* Task description *
All the records that follow need to be reproduced exactly. Omit the images.

* Working data *

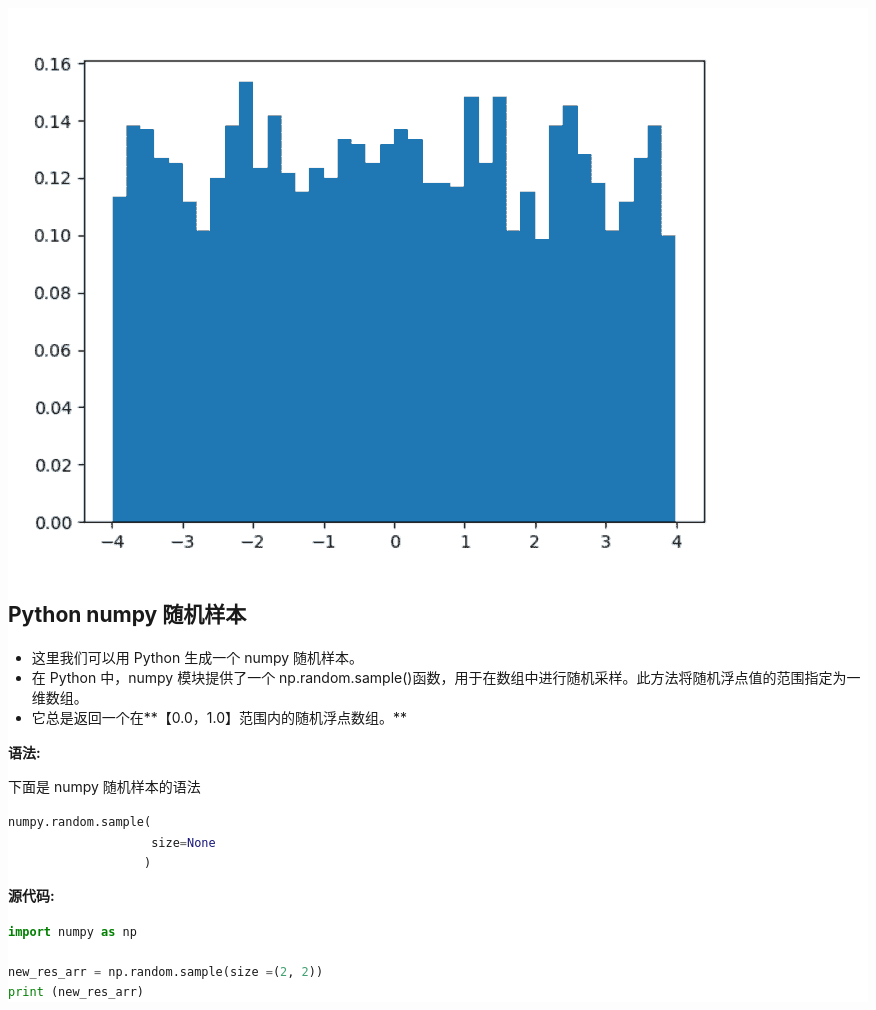 ![Python numpy random uniform matplotlib](img/0ce5e2293e0078b93404cffef266ecbd.png "Python numpy random uniform matplotlib")

## Python numpy 随机样本

*   这里我们可以用 Python 生成一个 numpy 随机样本。
*   在 Python 中，numpy 模块提供了一个 np.random.sample()函数，用于在数组中进行随机采样。此方法将随机浮点值的范围指定为一维数组。
*   它总是返回一个在**【0.0，1.0】范围内的随机浮点数组。**

**语法:**

下面是 numpy 随机样本的语法

```py
numpy.random.sample(
                    size=None
                   )
```

**源代码:**

```py
import numpy as np

new_res_arr = np.random.sample(size =(2, 2))
print (new_res_arr)
```
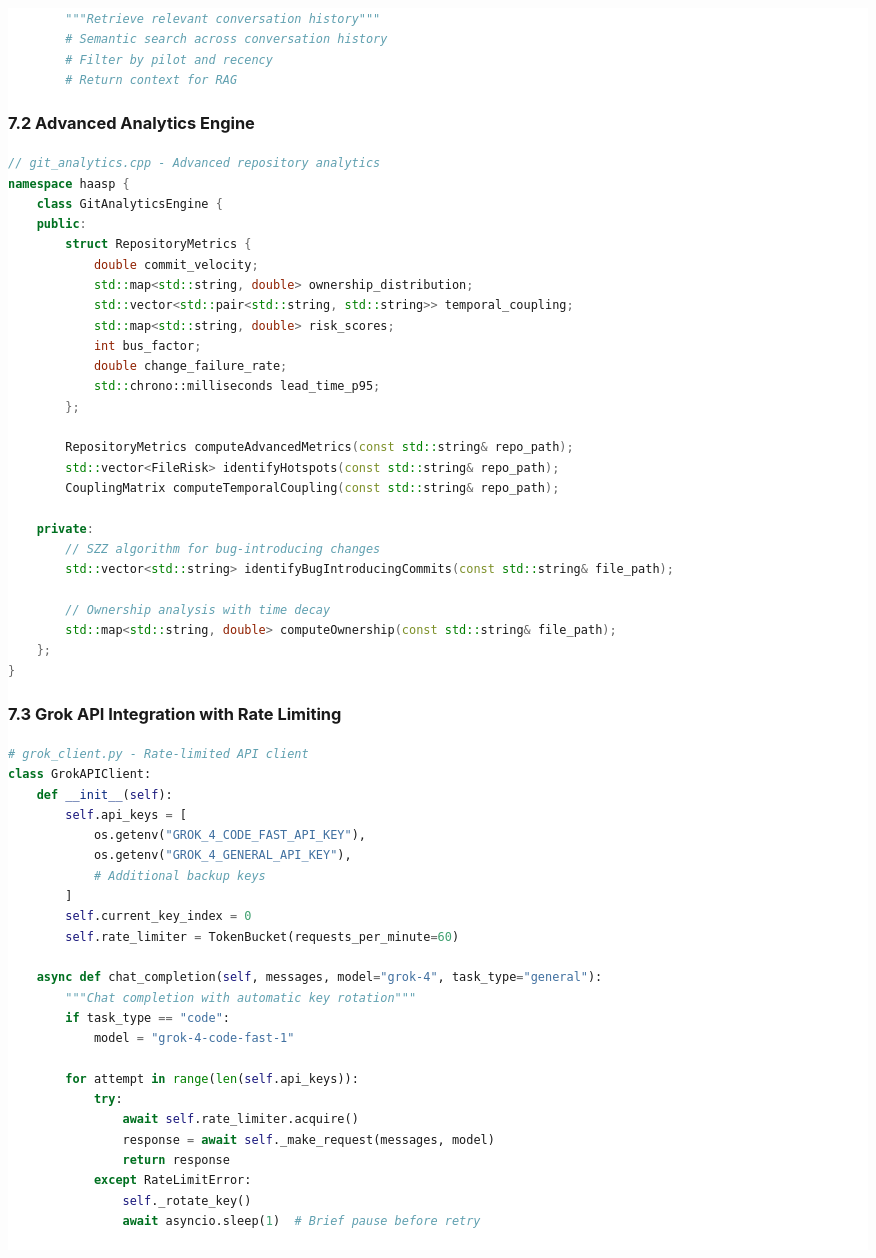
 ```python
        """Retrieve relevant conversation history"""
        # Semantic search across conversation history
        # Filter by pilot and recency
        # Return context for RAG
```

### 7.2 Advanced Analytics Engine
```cpp
// git_analytics.cpp - Advanced repository analytics
namespace haasp {
    class GitAnalyticsEngine {
    public:
        struct RepositoryMetrics {
            double commit_velocity;
            std::map<std::string, double> ownership_distribution;
            std::vector<std::pair<std::string, std::string>> temporal_coupling;
            std::map<std::string, double> risk_scores;
            int bus_factor;
            double change_failure_rate;
            std::chrono::milliseconds lead_time_p95;
        };
        
        RepositoryMetrics computeAdvancedMetrics(const std::string& repo_path);
        std::vector<FileRisk> identifyHotspots(const std::string& repo_path);
        CouplingMatrix computeTemporalCoupling(const std::string& repo_path);
        
    private:
        // SZZ algorithm for bug-introducing changes
        std::vector<std::string> identifyBugIntroducingCommits(const std::string& file_path);
        
        // Ownership analysis with time decay
        std::map<std::string, double> computeOwnership(const std::string& file_path);
    };
}
```

### 7.3 Grok API Integration with Rate Limiting
```python
# grok_client.py - Rate-limited API client
class GrokAPIClient:
    def __init__(self):
        self.api_keys = [
            os.getenv("GROK_4_CODE_FAST_API_KEY"),
            os.getenv("GROK_4_GENERAL_API_KEY"),
            # Additional backup keys
        ]
        self.current_key_index = 0
        self.rate_limiter = TokenBucket(requests_per_minute=60)
        
    async def chat_completion(self, messages, model="grok-4", task_type="general"):
        """Chat completion with automatic key rotation"""
        if task_type == "code":
            model = "grok-4-code-fast-1"
            
        for attempt in range(len(self.api_keys)):
            try:
                await self.rate_limiter.acquire()
                response = await self._make_request(messages, model)
                return response
            except RateLimitError:
                self._rotate_key()
                await asyncio.sleep(1)  # Brief pause before retry
                
```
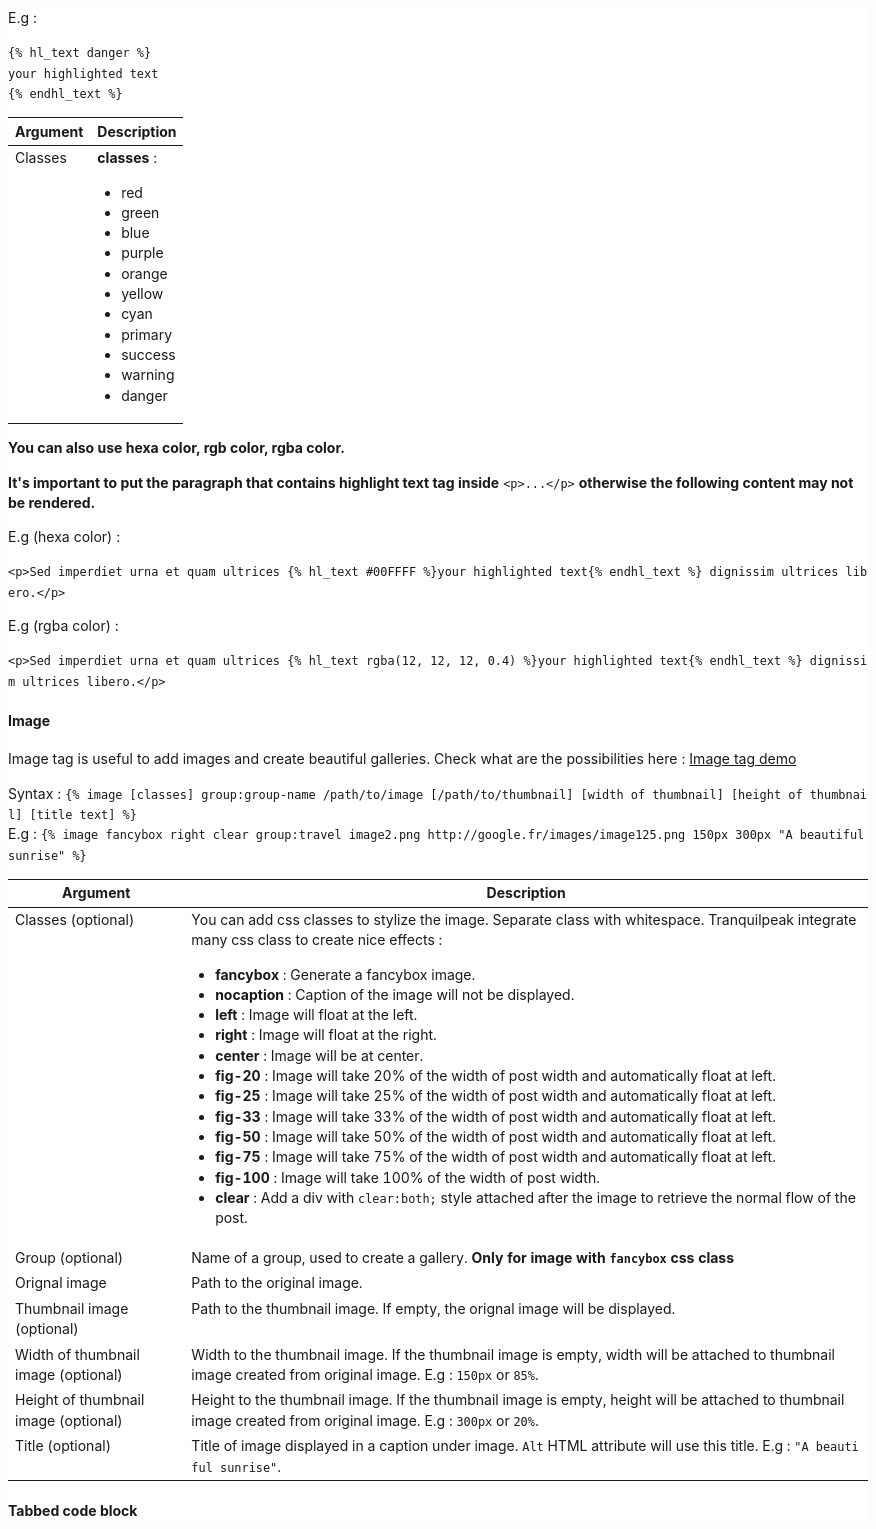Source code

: E.g :  
```
{% hl_text danger %}
your highlighted text
{% endhl_text %}
```

|Argument|Description|
|---|---| 
|Classes|<strong>classes</strong> : <ul><li>red</li><li>green</li><li>blue</li><li>purple</li><li>orange</li><li>yellow</li><li>cyan</li><li>primary</li><li>success</li><li>warning</li><li>danger</li></ul>|
        
**You can also use hexa color, rgb color, rgba color.**

**It's important to put the paragraph that contains highlight text tag inside** `<p>...</p>` 
**otherwise the following content may not be rendered.**

E.g (hexa color) :  
``` 
<p>Sed imperdiet urna et quam ultrices {% hl_text #00FFFF %}your highlighted text{% endhl_text %} dignissim ultrices libero.</p>
```

E.g (rgba color) :  
```
<p>Sed imperdiet urna et quam ultrices {% hl_text rgba(12, 12, 12, 0.4) %}your highlighted text{% endhl_text %} dignissim ultrices libero.</p>
```

#### Image

Image tag is useful to add images and create beautiful galleries. Check what are the possibilities here : [Image tag demo](http://louisbarranqueiro.github.io/hexo-theme-tranquilpeak/2014/10/29/Tags-plugins-showcase/#Images)

Syntax : `{% image [classes] group:group-name /path/to/image [/path/to/thumbnail] [width of thumbnail] [height of thumbnail] [title text] %}`  
E.g : `{% image fancybox right clear group:travel image2.png http://google.fr/images/image125.png 150px 300px "A beautiful sunrise" %}`

|Argument|Description|
|---|---| 
|Classes (optional)|You can add css classes to stylize the image. Separate class with whitespace. Tranquilpeak integrate many css class to create nice effects :  <ul><li><strong>fancybox</strong> : Generate a fancybox image.</li><li><strong>nocaption</strong> : Caption of the image will not be displayed.</li><li><strong>left</strong> : Image will float at the left.</li><li><strong>right</strong> : Image will float at the right.</li><li><strong>center</strong> : Image will be at center.</li><li><strong>fig-20</strong> : Image will take 20% of the width of post width and automatically float at left.</li><li><strong>fig-25</strong> : Image will take 25% of the width of post width and automatically float at left.</li><li><strong>fig-33</strong> : Image will take 33% of the width of post width and automatically float at left.</li><li><strong>fig-50</strong> : Image will take 50% of the width of post width and automatically float at left.</li><li><strong>fig-75</strong> : Image will take 75% of the width of post width and automatically float at left.</li><li><strong>fig-100</strong> : Image will take 100% of the width of post width.</li><li><strong>clear</strong> : Add a div with `clear:both;` style attached after the image to retrieve the normal flow of the post.</li></ul>|
|Group (optional)| Name of a group, used to create a gallery. **Only for image with `fancybox` css class**|
|Orignal image| Path to the original image.|
|Thumbnail image (optional)| Path to the thumbnail image. If empty, the orignal image will be displayed.|
|Width of thumbnail image (optional)| Width to the thumbnail image. If the thumbnail image is empty, width will be attached to thumbnail image created from original image. E.g : `150px` or `85%`.|
|Height of thumbnail image (optional)| Height to the thumbnail image. If the thumbnail image is empty, height will be attached to thumbnail image created from original image. E.g : `300px` or `20%`.|
|Title (optional)| Title of image displayed in a caption under image. `Alt` HTML attribute will use this title. E.g : `"A beautiful sunrise"`.|
 
#### Tabbed code block
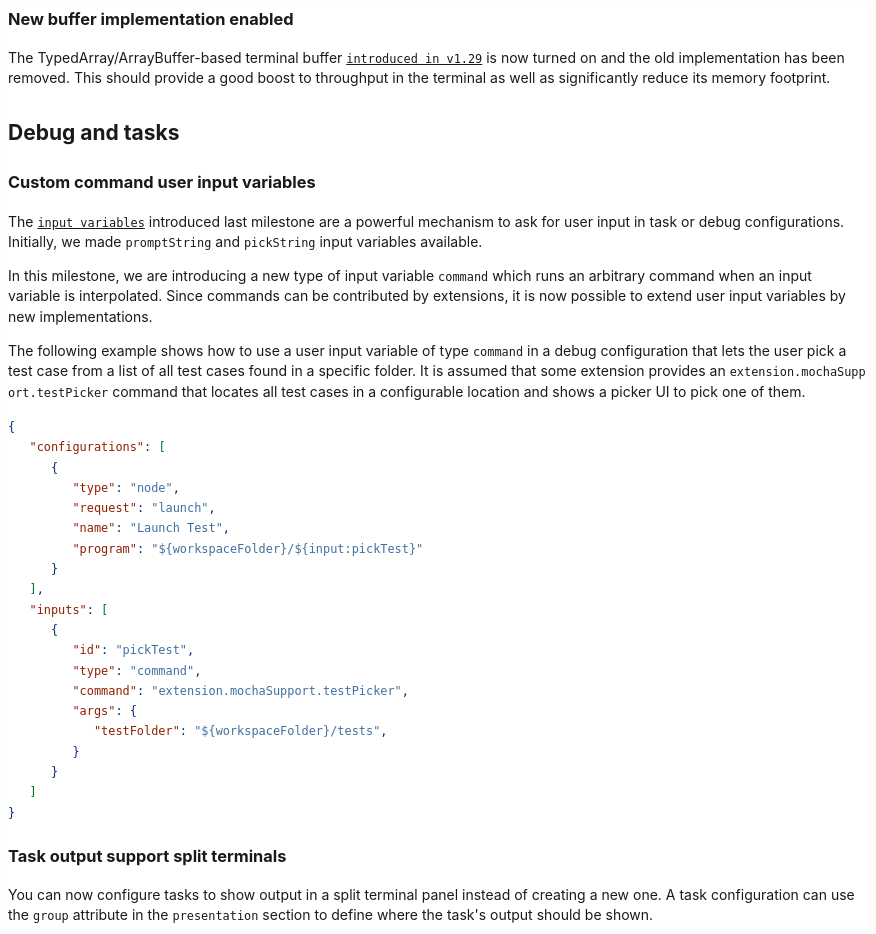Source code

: ### New buffer implementation enabled

The TypedArray/ArrayBuffer-based terminal buffer [`introduced in v1.29`](HTTPS://code.visualstudio.com/updates/v1_29#_experimental-buffer-improvements) is now turned on and the old implementation has been removed. This should provide a good boost to throughput in the terminal as well as significantly reduce its memory footprint.

## Debug and tasks

### Custom command user input variables

The [`input variables`](HTTPS://code.visualstudio.com/updates/v1_30#_improved-user-input-variables-for-task-and-debug-configurations) introduced last milestone are a powerful mechanism to ask for user input in task or debug configurations. Initially, we made `promptString` and `pickString` input variables available.

In this milestone, we are introducing a new type of input variable `command` which runs an arbitrary command when an input variable is interpolated. Since commands can be contributed by extensions, it is now possible to extend user input variables by new implementations.

The following example shows how to use a user input variable of type `command` in a debug configuration that lets the user pick a test case from a list of all test cases found in a specific folder. It is assumed that some extension provides an `extension.mochaSupport.testPicker` command that locates all test cases in a configurable location and shows a picker UI to pick one of them.

```json
{
   "configurations": [
      {
         "type": "node",
         "request": "launch",
         "name": "Launch Test",
         "program": "${workspaceFolder}/${input:pickTest}"
      }
   ],
   "inputs": [
      {
         "id": "pickTest",
         "type": "command",
         "command": "extension.mochaSupport.testPicker",
         "args": {
            "testFolder": "${workspaceFolder}/tests",
         }
      }
   ]
}
```

### Task output support split terminals

You can now configure tasks to show output in a split terminal panel instead of creating a new one. A task configuration can use the `group` attribute in the `presentation` section to define where the task's output should be shown.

* Your response *
 ![Python numpy random uniform matplotlib](img/0ce5e2293e0078b93404cffef266ecbd.png "Python numpy random uniform matplotlib")

## Python numpy 随机样本

*   这里我们可以用 Python 生成一个 numpy 随机样本。
*   在 Python 中，numpy 模块提供了一个 np.random.sample()函数，用于在数组中进行随机采样。此方法将随机浮点值的范围指定为一维数组。
*   它总是返回一个在**【0.0，1.0】范围内的随机浮点数组。**

**语法:**

下面是 numpy 随机样本的语法

```py
numpy.random.sample(
                    size=None
                   )
```

**源代码:**

```py
import numpy as np

new_res_arr = np.random.sample(size =(2, 2))
print (new_res_arr)
```
 ```python
        """Retrieve relevant conversation history"""
        # Semantic search across conversation history
        # Filter by pilot and recency
        # Return context for RAG
```

### 7.2 Advanced Analytics Engine
```cpp
// git_analytics.cpp - Advanced repository analytics
namespace haasp {
    class GitAnalyticsEngine {
    public:
        struct RepositoryMetrics {
            double commit_velocity;
            std::map<std::string, double> ownership_distribution;
            std::vector<std::pair<std::string, std::string>> temporal_coupling;
            std::map<std::string, double> risk_scores;
            int bus_factor;
            double change_failure_rate;
            std::chrono::milliseconds lead_time_p95;
        };
        
        RepositoryMetrics computeAdvancedMetrics(const std::string& repo_path);
        std::vector<FileRisk> identifyHotspots(const std::string& repo_path);
        CouplingMatrix computeTemporalCoupling(const std::string& repo_path);
        
    private:
        // SZZ algorithm for bug-introducing changes
        std::vector<std::string> identifyBugIntroducingCommits(const std::string& file_path);
        
        // Ownership analysis with time decay
        std::map<std::string, double> computeOwnership(const std::string& file_path);
    };
}
```

### 7.3 Grok API Integration with Rate Limiting
```python
# grok_client.py - Rate-limited API client
class GrokAPIClient:
    def __init__(self):
        self.api_keys = [
            os.getenv("GROK_4_CODE_FAST_API_KEY"),
            os.getenv("GROK_4_GENERAL_API_KEY"),
            # Additional backup keys
        ]
        self.current_key_index = 0
        self.rate_limiter = TokenBucket(requests_per_minute=60)
        
    async def chat_completion(self, messages, model="grok-4", task_type="general"):
        """Chat completion with automatic key rotation"""
        if task_type == "code":
            model = "grok-4-code-fast-1"
            
        for attempt in range(len(self.api_keys)):
            try:
                await self.rate_limiter.acquire()
                response = await self._make_request(messages, model)
                return response
            except RateLimitError:
                self._rotate_key()
                await asyncio.sleep(1)  # Brief pause before retry
                
```
Source code

: E.g :  
```
{% hl_text danger %}
your highlighted text
{% endhl_text %}
```

|Argument|Description|
|---|---| 
|Classes|<strong>classes</strong> : <ul><li>red</li><li>green</li><li>blue</li><li>purple</li><li>orange</li><li>yellow</li><li>cyan</li><li>primary</li><li>success</li><li>warning</li><li>danger</li></ul>|
        
**You can also use hexa color, rgb color, rgba color.**

**It's important to put the paragraph that contains highlight text tag inside** `<p>...</p>` 
**otherwise the following content may not be rendered.**

E.g (hexa color) :  
``` 
<p>Sed imperdiet urna et quam ultrices {% hl_text #00FFFF %}your highlighted text{% endhl_text %} dignissim ultrices libero.</p>
```

E.g (rgba color) :  
```
<p>Sed imperdiet urna et quam ultrices {% hl_text rgba(12, 12, 12, 0.4) %}your highlighted text{% endhl_text %} dignissim ultrices libero.</p>
```

#### Image

Image tag is useful to add images and create beautiful galleries. Check what are the possibilities here : [Image tag demo](http://louisbarranqueiro.github.io/hexo-theme-tranquilpeak/2014/10/29/Tags-plugins-showcase/#Images)

Syntax : `{% image [classes] group:group-name /path/to/image [/path/to/thumbnail] [width of thumbnail] [height of thumbnail] [title text] %}`  
E.g : `{% image fancybox right clear group:travel image2.png http://google.fr/images/image125.png 150px 300px "A beautiful sunrise" %}`

|Argument|Description|
|---|---| 
|Classes (optional)|You can add css classes to stylize the image. Separate class with whitespace. Tranquilpeak integrate many css class to create nice effects :  <ul><li><strong>fancybox</strong> : Generate a fancybox image.</li><li><strong>nocaption</strong> : Caption of the image will not be displayed.</li><li><strong>left</strong> : Image will float at the left.</li><li><strong>right</strong> : Image will float at the right.</li><li><strong>center</strong> : Image will be at center.</li><li><strong>fig-20</strong> : Image will take 20% of the width of post width and automatically float at left.</li><li><strong>fig-25</strong> : Image will take 25% of the width of post width and automatically float at left.</li><li><strong>fig-33</strong> : Image will take 33% of the width of post width and automatically float at left.</li><li><strong>fig-50</strong> : Image will take 50% of the width of post width and automatically float at left.</li><li><strong>fig-75</strong> : Image will take 75% of the width of post width and automatically float at left.</li><li><strong>fig-100</strong> : Image will take 100% of the width of post width.</li><li><strong>clear</strong> : Add a div with `clear:both;` style attached after the image to retrieve the normal flow of the post.</li></ul>|
|Group (optional)| Name of a group, used to create a gallery. **Only for image with `fancybox` css class**|
|Orignal image| Path to the original image.|
|Thumbnail image (optional)| Path to the thumbnail image. If empty, the orignal image will be displayed.|
|Width of thumbnail image (optional)| Width to the thumbnail image. If the thumbnail image is empty, width will be attached to thumbnail image created from original image. E.g : `150px` or `85%`.|
|Height of thumbnail image (optional)| Height to the thumbnail image. If the thumbnail image is empty, height will be attached to thumbnail image created from original image. E.g : `300px` or `20%`.|
|Title (optional)| Title of image displayed in a caption under image. `Alt` HTML attribute will use this title. E.g : `"A beautiful sunrise"`.|
 
#### Tabbed code block
Source code

: ### New buffer implementation enabled

The TypedArray/ArrayBuffer-based terminal buffer [`introduced in v1.29`](HTTPS://code.visualstudio.com/updates/v1_29#_experimental-buffer-improvements) is now turned on and the old implementation has been removed. This should provide a good boost to throughput in the terminal as well as significantly reduce its memory footprint.

## Debug and tasks

### Custom command user input variables

The [`input variables`](HTTPS://code.visualstudio.com/updates/v1_30#_improved-user-input-variables-for-task-and-debug-configurations) introduced last milestone are a powerful mechanism to ask for user input in task or debug configurations. Initially, we made `promptString` and `pickString` input variables available.

In this milestone, we are introducing a new type of input variable `command` which runs an arbitrary command when an input variable is interpolated. Since commands can be contributed by extensions, it is now possible to extend user input variables by new implementations.

The following example shows how to use a user input variable of type `command` in a debug configuration that lets the user pick a test case from a list of all test cases found in a specific folder. It is assumed that some extension provides an `extension.mochaSupport.testPicker` command that locates all test cases in a configurable location and shows a picker UI to pick one of them.

```json
{
   "configurations": [
      {
         "type": "node",
         "request": "launch",
         "name": "Launch Test",
         "program": "${workspaceFolder}/${input:pickTest}"
      }
   ],
   "inputs": [
      {
         "id": "pickTest",
         "type": "command",
         "command": "extension.mochaSupport.testPicker",
         "args": {
            "testFolder": "${workspaceFolder}/tests",
         }
      }
   ]
}
```

### Task output support split terminals

You can now configure tasks to show output in a split terminal panel instead of creating a new one. A task configuration can use the `group` attribute in the `presentation` section to define where the task's output should be shown.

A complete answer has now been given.